LMI currently has an opening for a Data Scientist supporting an IC customer in the Reston / Herndon area. The chosen candidate will focus on developing highly complex programmatic and quantitative methods to find patterns and relationships in large data sets, utilizing complex mathematical, statistical or other data-driven problem solving analysis to identify significant intelligence issues or trends in business operations to senior internal and external customers. They are expected to work independently under broad guidance from first- or second-line supervisors or the government client.
Specific responsibilities include:
Mentor data scientists to support employee and product development.
Independently compile data to address the most complex intelligence issues or problems for senior internal/external customers.
Independently provide accurate, timely, highly complex and sophisticated data analysis to support key agency, US national security, and foreign policy objectives; to advance Agency business operations; and to shape Intelligence Community (IC) analysis and priorities.
Conceive, prepare, and communicate a wide range of strategic, highly complex graphics, computational models/tools, or written/oral assessments to internal and external peers and customers (e.g., policymakers, IC components).
Manage projects and associated resources.
TS/SCI with polygraph needed
Minimum years of experience: At least two years of relevant experience; 7 to 12 years is preferred
Minimum degree requested: Bachelor’s degree in a quantitative or technical field of study (e.g., statistics, mathematics, computer science, physical science, quantitative social science). A MS or PhD in relevant degree program is preferred and can substitute for years of related experience.

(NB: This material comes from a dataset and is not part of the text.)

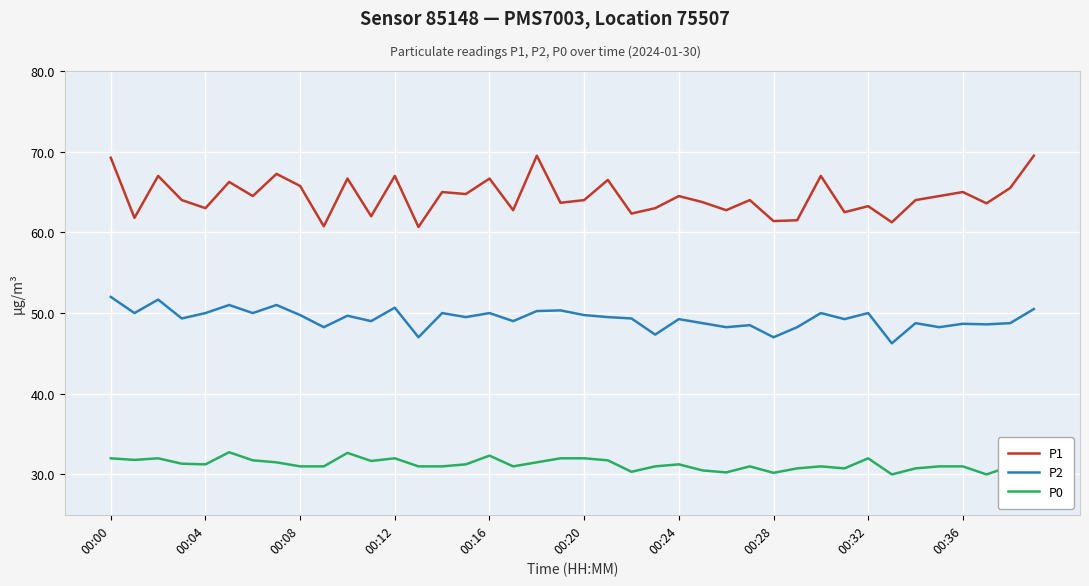

What is the highest value of the P1 series?

69.5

Required background or special skills:
Demonstrated on-the-job experience with analytic methods and methodological tools in one or more of the following areas: applied mathematics (e.g., probability and statistics, formal modeling, computational social sciences), computer programming (e.g., programming languages, math/statistics packages, computer science, machine learning, scientific computing), or visualization (e.g., GIS/geospatial analysis, telemetry analysis).
Demonstrated on-the-job experience with translating complex, technical findings into an easily understood narrative (i.e., tell a story with the data) in graphical, verbal, or written form.
Demonstrated on-the-job experience with leveraging multiple data management tools to organize relevant information and make decisions.
Demonstrated on-the-job experience in research design.
Demonstrated on-the-job experience with multitasking and changing focus quickly as demands change.